First occurence out of a group of records.

alvarez-m · Post by **alvarez-m** » Wed Jan 05, 2005 9:51 am

Hi,

How can I get the first occurence out of a group of records?

For instance, I would like to get only the first record where ID1 = 100 and ID2 = 110 (I would get the record with code XYZ, ignore the next two records, get the fourth record, and so on....

ID1 ID2 CODE DESC
----------------------------------
100 110 XYZ TEXT1
100 110 ABC TEXT2
100 110 MNO TEXT3
200 120 EFG TXT1
300 150 OPQ TXT2
......

Thanks,
Max.

kcbland · Post by **kcbland** » Wed Jan 05, 2005 9:54 am

Lots of ways. You have to give more information, like are you processing thousands or millions of rows. Is your data sorted already, or are you sorting it. Is it coming to you in a file or a is it in a table.

You can see that we can go different routes on solutions: sorting, aggregating, SQL, unix commands, etc.

alvarez-m · Post by **alvarez-m** » Wed Jan 05, 2005 10:14 am

The oracle table has less than 5,000 rows. The table is already in order (ID1 and ID2 ascending). My preference would be to utilize data stage capabilities or SQL rather than OS commands.
Thanks.

kcbland · Post by **kcbland** » Wed Jan 05, 2005 10:25 am

First of all, tables do not store data ordered.

5000 rows means you can do it anyway you want. But, you will need the data ordered EXPLICITLY using SQL. There is no debate on this matter.

Per your requirement NOT to use SQL to give you the first row in each ordered group, your pure DS solution NOT using any unix command assistance, leaves you with a couple of design options.

1. Write a job that SQL selects w/ ORDER BY and write each row to a hash file using ID1 and ID2 as the primary key. In the transformer stage that writes to the hash file, have a separate reference to that hash file (must be a different hash file stage icon to do this). If the lookup "sees" the row, then you already have gotten the first row and need to throw away that row, otherwise insert it into the hash file. You will have to disable all read and write caching, as well as pre-create the hash file.

2. Write a job that SQL selects w/ ORDER BY and write each row to a aggregator stage using ID1 and ID2 as the grouping keys and use the FIRST aggregator function on all remaining attribute columns. Indicate that the data is sorted by the ID1 and ID2 columns.

alvarez-m · Post by **alvarez-m** » Wed Jan 05, 2005 10:59 am

Perhaps in database theory tables do not store data ordered.

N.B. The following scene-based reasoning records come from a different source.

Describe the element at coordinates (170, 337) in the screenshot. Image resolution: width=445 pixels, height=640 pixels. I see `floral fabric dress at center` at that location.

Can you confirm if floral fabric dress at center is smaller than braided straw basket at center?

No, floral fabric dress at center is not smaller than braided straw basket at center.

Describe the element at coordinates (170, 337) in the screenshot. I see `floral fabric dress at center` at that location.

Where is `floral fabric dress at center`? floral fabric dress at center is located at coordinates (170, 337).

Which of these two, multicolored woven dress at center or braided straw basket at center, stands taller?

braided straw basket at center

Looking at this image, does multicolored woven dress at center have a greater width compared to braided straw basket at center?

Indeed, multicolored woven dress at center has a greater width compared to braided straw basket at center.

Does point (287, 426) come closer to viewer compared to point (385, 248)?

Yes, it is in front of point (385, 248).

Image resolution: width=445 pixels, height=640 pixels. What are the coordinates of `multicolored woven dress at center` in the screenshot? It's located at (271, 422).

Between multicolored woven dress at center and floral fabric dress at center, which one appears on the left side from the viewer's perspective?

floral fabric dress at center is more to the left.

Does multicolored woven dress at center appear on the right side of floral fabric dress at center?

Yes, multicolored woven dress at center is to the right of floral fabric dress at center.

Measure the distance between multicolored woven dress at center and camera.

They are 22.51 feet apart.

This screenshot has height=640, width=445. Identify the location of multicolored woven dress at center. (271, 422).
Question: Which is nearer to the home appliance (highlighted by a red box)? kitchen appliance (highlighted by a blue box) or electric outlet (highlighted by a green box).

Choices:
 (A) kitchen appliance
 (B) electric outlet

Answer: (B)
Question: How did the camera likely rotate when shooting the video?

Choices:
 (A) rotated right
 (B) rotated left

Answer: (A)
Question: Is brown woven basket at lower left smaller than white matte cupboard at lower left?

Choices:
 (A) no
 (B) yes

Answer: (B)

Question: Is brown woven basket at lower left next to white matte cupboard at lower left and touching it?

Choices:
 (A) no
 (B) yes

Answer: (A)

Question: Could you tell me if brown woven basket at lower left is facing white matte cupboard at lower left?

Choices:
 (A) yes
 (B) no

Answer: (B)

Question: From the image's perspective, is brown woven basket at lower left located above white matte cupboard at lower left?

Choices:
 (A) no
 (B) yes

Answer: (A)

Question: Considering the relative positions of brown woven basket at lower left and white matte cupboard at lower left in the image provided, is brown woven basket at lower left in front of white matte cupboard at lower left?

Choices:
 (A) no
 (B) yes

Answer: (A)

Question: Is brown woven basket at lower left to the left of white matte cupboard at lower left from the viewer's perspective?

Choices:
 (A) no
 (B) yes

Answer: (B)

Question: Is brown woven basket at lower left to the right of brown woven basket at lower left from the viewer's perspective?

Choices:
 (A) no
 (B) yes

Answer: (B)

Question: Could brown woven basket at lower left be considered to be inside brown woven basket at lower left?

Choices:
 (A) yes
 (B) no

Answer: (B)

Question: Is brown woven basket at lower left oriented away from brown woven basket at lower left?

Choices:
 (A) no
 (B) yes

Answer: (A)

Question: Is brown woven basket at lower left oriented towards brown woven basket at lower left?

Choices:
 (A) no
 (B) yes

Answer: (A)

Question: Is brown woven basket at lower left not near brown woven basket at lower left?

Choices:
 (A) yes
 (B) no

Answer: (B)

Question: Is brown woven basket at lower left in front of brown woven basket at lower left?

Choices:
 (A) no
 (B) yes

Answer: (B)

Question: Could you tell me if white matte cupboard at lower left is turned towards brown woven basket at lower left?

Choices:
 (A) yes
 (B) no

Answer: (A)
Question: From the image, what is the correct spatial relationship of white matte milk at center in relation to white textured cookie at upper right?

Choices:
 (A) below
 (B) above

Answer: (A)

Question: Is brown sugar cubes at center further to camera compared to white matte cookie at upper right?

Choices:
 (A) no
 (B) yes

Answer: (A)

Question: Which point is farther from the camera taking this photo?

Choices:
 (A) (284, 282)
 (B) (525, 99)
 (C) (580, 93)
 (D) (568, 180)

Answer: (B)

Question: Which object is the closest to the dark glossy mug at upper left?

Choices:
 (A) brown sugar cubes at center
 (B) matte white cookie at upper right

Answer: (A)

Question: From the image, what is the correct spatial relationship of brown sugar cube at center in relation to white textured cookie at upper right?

However, as a former dba I can tell you that in real life there are ways to have your records ordered in a table: at loading time, primary keys, indexes.

Thanks for your help.

kcbland · Post by **kcbland** » Wed Jan 05, 2005 11:20 am

Yes, you can place data into a table in an ordered method. But retrieving date without explicit ordering does not guarantee it is returned to you in the same order entered. I mispoke, you CAN accelerate loading performance by having data already ordered and partitioned in order to direct the data more quickly into a table.

If you have a partitioned database such as DB2 or Informix, or have partitioned tables such as Oracle, then the parallel query paradigm allows for data order to be indeterminate because of the vast variables in play. Simply using a hash partitioned table and loading in an ordered sequence does not mean that a "select * from table" will give you the data back in the same order it went in. When you make the query more complex with joins, to can lose the ordering.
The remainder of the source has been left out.